Stored items from a collection
• • • • •

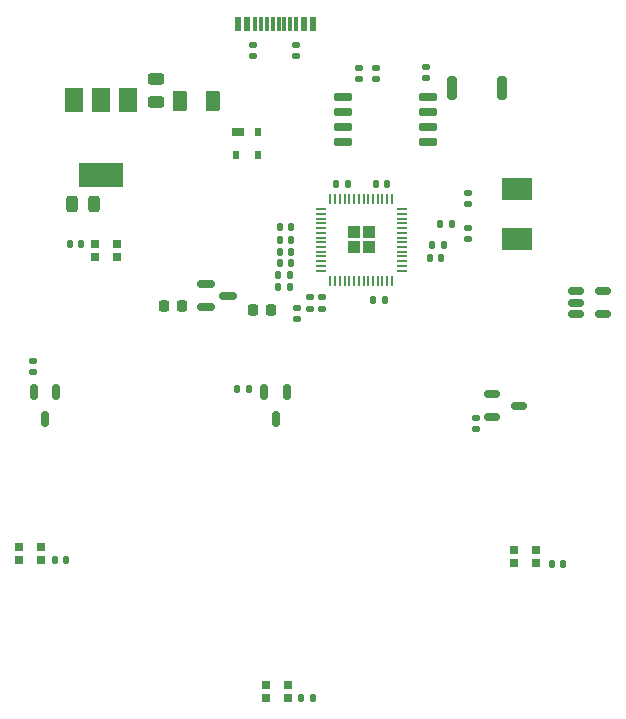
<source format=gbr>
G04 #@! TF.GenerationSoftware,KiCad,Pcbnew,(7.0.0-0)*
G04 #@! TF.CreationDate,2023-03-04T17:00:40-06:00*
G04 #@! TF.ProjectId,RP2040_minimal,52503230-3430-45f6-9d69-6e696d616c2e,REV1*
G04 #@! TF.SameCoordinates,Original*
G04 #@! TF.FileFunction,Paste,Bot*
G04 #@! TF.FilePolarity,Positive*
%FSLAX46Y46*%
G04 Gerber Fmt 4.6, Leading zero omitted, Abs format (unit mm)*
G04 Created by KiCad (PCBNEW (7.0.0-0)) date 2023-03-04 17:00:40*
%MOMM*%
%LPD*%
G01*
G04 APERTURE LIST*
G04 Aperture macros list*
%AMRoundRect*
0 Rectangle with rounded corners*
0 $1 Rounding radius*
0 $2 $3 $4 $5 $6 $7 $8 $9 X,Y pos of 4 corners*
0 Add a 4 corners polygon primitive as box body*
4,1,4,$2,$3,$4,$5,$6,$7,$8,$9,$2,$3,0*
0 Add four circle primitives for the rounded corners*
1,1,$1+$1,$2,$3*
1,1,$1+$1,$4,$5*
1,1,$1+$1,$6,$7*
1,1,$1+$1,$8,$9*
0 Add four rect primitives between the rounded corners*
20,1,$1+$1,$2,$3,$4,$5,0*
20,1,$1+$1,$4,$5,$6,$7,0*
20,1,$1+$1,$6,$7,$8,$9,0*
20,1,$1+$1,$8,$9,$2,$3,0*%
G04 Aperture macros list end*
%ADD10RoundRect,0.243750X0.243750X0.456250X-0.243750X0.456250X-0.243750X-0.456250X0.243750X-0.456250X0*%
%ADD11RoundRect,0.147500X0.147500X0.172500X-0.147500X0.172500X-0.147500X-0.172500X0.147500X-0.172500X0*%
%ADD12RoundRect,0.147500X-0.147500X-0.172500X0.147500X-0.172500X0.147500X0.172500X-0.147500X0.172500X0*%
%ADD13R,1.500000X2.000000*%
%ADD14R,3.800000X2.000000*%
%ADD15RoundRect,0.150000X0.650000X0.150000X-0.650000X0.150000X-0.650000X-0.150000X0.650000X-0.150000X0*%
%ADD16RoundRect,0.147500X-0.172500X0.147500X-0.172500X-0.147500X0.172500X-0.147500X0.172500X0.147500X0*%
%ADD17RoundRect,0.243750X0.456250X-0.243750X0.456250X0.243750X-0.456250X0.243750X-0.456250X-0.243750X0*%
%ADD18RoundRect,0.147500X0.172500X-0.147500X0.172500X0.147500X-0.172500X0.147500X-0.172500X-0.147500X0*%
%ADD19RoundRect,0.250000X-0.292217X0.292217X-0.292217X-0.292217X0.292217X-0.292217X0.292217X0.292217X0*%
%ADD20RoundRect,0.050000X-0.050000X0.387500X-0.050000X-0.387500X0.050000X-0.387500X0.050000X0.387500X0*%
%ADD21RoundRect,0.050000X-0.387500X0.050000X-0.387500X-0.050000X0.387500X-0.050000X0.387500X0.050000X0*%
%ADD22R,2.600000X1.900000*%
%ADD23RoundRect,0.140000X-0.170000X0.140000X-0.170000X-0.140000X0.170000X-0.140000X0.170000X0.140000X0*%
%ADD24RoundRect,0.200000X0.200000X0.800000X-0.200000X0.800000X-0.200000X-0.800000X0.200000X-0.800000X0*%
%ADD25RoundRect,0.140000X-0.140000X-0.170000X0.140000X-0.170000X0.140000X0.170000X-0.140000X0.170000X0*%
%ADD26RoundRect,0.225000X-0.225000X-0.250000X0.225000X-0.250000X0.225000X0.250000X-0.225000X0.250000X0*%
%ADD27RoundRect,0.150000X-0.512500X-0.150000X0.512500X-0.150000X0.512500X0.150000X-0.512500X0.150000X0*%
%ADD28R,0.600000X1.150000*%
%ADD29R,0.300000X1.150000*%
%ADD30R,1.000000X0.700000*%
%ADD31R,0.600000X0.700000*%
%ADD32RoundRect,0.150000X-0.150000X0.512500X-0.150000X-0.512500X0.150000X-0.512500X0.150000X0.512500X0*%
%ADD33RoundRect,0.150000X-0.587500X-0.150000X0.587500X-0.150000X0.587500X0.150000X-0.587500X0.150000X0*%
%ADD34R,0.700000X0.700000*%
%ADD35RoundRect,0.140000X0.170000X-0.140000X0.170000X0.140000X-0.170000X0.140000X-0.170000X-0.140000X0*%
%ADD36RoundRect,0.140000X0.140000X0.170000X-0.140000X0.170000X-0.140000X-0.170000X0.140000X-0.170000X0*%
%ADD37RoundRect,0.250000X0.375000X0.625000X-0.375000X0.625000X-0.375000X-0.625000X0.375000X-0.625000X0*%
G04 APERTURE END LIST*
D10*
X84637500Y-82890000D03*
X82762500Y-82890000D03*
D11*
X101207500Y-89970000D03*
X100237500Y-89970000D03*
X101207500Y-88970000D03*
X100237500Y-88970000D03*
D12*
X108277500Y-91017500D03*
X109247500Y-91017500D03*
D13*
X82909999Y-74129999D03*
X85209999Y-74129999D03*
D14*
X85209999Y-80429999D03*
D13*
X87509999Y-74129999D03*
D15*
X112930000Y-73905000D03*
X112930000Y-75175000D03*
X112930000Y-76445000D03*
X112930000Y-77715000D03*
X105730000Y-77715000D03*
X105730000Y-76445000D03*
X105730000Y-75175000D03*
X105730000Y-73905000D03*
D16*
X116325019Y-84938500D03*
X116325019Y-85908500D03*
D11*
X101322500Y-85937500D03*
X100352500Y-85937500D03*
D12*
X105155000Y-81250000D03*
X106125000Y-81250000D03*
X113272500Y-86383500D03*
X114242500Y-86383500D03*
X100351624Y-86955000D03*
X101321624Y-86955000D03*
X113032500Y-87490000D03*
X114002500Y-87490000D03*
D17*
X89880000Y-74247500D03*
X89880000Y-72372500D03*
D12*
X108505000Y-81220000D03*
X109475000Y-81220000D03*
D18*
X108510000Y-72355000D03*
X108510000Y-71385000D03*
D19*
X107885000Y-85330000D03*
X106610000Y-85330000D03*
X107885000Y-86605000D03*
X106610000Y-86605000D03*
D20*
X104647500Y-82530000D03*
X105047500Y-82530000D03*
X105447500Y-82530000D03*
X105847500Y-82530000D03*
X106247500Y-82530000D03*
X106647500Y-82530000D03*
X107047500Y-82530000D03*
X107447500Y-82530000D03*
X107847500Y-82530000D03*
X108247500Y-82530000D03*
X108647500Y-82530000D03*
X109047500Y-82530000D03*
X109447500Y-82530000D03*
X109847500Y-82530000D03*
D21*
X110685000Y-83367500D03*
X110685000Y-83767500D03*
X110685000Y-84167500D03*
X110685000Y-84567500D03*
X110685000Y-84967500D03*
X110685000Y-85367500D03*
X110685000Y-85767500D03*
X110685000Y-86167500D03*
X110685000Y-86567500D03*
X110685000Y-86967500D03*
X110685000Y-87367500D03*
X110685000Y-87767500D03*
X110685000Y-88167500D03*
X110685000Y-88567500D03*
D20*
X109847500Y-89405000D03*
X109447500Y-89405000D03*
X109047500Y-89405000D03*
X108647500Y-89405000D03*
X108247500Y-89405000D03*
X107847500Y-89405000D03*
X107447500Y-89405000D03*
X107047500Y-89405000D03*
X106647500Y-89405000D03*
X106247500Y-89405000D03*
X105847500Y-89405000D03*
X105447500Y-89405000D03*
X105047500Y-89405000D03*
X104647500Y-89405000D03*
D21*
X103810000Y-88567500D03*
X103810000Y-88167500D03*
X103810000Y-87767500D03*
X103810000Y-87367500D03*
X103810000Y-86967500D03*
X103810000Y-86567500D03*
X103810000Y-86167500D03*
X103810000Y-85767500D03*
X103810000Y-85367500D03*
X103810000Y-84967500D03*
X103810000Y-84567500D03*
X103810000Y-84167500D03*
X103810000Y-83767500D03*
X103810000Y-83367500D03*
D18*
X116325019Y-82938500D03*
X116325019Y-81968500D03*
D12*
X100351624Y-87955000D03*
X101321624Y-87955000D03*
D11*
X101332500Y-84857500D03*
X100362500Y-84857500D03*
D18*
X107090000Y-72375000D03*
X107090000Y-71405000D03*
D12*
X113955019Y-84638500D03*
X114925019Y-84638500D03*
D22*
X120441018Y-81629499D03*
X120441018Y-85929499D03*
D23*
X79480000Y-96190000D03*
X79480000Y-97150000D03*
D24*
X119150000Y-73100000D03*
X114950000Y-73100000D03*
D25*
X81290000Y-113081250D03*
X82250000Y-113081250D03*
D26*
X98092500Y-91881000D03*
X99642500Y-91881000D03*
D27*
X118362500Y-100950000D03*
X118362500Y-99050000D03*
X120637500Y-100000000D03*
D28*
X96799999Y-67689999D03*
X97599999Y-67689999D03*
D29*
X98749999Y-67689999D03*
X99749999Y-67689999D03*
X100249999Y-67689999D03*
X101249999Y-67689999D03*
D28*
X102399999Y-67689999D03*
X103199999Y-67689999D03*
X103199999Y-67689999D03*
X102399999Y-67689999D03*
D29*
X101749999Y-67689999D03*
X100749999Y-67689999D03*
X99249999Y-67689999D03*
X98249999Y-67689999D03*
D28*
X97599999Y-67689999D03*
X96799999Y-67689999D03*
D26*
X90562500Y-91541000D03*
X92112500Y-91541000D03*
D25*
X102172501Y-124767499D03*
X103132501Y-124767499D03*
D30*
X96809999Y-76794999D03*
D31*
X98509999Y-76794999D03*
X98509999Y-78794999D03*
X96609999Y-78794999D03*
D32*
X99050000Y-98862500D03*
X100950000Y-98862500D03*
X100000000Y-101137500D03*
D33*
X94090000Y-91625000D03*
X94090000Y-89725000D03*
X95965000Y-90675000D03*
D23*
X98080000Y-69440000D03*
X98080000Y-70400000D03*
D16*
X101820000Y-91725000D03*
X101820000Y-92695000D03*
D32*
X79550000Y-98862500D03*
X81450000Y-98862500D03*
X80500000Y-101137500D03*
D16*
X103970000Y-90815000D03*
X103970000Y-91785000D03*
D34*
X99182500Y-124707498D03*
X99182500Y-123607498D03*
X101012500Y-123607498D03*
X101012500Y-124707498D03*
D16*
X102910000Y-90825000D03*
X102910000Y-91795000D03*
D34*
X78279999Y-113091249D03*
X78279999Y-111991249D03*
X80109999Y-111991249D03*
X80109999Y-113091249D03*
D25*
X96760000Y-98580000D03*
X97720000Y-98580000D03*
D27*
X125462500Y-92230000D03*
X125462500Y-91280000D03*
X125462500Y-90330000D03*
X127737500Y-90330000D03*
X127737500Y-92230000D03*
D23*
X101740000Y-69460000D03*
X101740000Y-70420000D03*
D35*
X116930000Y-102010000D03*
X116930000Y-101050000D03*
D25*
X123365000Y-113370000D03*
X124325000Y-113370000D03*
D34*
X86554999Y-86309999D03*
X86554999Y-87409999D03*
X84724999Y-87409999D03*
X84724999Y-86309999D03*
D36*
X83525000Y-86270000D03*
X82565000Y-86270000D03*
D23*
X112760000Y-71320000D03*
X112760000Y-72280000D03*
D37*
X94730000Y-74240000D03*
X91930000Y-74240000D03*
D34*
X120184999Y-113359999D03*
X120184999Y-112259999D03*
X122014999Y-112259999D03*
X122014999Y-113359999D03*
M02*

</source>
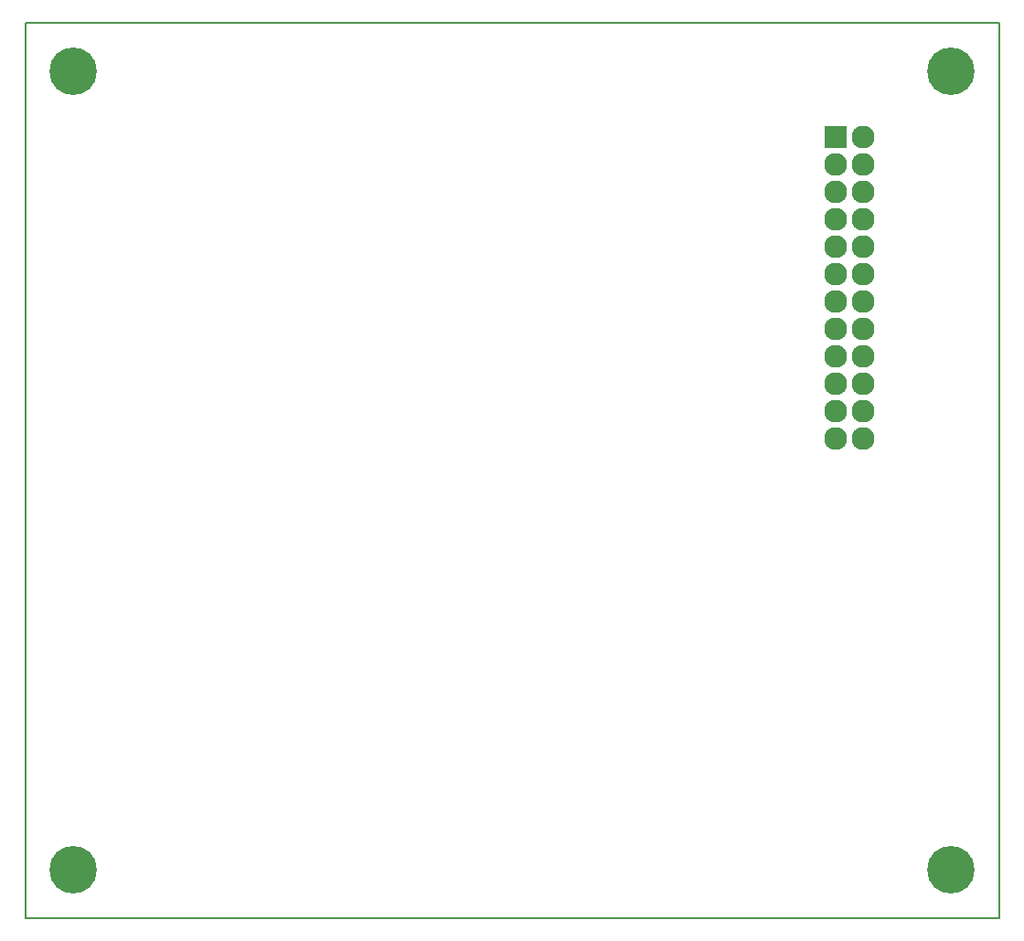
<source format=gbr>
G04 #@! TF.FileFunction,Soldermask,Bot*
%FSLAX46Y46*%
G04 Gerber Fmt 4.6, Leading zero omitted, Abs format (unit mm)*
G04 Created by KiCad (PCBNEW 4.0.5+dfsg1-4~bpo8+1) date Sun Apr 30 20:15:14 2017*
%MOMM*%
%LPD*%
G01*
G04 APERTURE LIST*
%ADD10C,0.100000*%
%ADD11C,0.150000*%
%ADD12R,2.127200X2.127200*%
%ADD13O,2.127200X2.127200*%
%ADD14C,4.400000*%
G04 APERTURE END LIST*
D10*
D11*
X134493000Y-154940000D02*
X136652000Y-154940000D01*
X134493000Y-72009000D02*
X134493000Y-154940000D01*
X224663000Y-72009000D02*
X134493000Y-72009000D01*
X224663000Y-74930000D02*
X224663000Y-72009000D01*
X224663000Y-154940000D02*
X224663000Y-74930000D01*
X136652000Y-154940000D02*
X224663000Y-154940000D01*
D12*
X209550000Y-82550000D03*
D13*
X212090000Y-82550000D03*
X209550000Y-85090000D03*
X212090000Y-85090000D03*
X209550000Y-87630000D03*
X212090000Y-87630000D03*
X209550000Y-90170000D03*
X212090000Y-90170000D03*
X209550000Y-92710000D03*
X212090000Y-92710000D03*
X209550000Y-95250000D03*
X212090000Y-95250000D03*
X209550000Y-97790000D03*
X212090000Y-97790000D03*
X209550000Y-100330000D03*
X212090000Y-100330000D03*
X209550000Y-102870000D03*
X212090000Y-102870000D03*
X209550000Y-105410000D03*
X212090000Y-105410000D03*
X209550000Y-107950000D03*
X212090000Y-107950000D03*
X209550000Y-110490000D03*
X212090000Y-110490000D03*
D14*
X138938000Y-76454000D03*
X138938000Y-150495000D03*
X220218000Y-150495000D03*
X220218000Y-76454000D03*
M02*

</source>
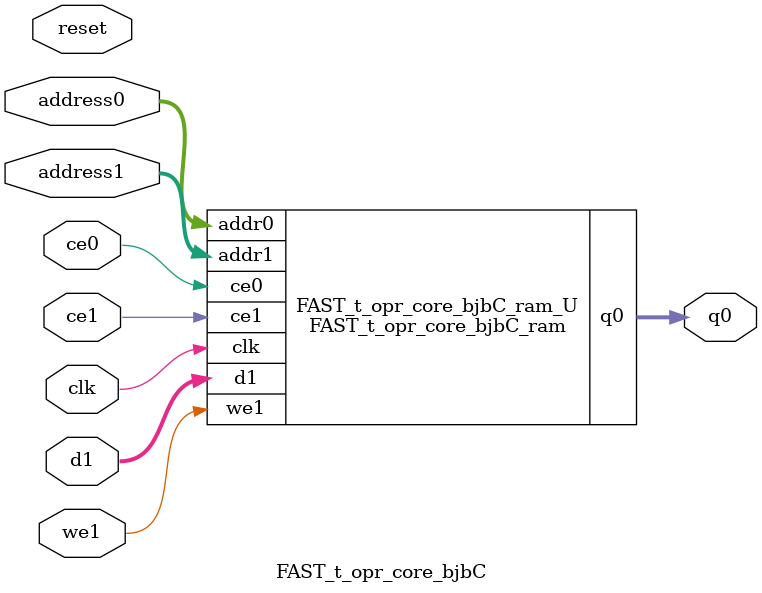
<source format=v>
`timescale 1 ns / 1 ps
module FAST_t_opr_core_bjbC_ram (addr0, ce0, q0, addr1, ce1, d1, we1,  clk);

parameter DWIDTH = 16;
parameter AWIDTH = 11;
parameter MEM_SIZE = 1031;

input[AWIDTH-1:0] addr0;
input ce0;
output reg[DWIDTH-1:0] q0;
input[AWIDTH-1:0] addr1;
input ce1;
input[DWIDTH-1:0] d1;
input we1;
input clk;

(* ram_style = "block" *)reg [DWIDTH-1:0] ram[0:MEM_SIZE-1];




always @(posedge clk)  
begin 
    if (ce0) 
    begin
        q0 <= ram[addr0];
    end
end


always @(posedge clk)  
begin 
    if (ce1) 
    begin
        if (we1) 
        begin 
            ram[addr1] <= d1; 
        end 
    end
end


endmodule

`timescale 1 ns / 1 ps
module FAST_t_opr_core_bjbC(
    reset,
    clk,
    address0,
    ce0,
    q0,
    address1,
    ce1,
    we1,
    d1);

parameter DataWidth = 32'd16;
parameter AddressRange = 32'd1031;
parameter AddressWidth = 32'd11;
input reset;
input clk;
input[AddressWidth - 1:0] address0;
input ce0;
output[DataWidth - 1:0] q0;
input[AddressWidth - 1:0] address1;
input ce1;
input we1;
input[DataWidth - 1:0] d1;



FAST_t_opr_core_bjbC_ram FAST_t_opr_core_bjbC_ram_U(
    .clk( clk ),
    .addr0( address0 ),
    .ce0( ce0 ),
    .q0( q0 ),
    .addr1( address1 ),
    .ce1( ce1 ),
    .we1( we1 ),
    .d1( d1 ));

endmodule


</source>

• • • • •

EXERCISE DIRECTIONS | Up to and including the line with "1,1,$1+$1,$8,$9*", repeat every line from the top of the entries exactly, but not the pictures.

FINAL ANSWER |
<source format=gbr>
G04 #@! TF.GenerationSoftware,KiCad,Pcbnew,(7.0.0-0)*
G04 #@! TF.CreationDate,2023-03-04T17:00:40-06:00*
G04 #@! TF.ProjectId,RP2040_minimal,52503230-3430-45f6-9d69-6e696d616c2e,REV1*
G04 #@! TF.SameCoordinates,Original*
G04 #@! TF.FileFunction,Paste,Bot*
G04 #@! TF.FilePolarity,Positive*
%FSLAX46Y46*%
G04 Gerber Fmt 4.6, Leading zero omitted, Abs format (unit mm)*
G04 Created by KiCad (PCBNEW (7.0.0-0)) date 2023-03-04 17:00:40*
%MOMM*%
%LPD*%
G01*
G04 APERTURE LIST*
G04 Aperture macros list*
%AMRoundRect*
0 Rectangle with rounded corners*
0 $1 Rounding radius*
0 $2 $3 $4 $5 $6 $7 $8 $9 X,Y pos of 4 corners*
0 Add a 4 corners polygon primitive as box body*
4,1,4,$2,$3,$4,$5,$6,$7,$8,$9,$2,$3,0*
0 Add four circle primitives for the rounded corners*
1,1,$1+$1,$2,$3*
1,1,$1+$1,$4,$5*
1,1,$1+$1,$6,$7*
1,1,$1+$1,$8,$9*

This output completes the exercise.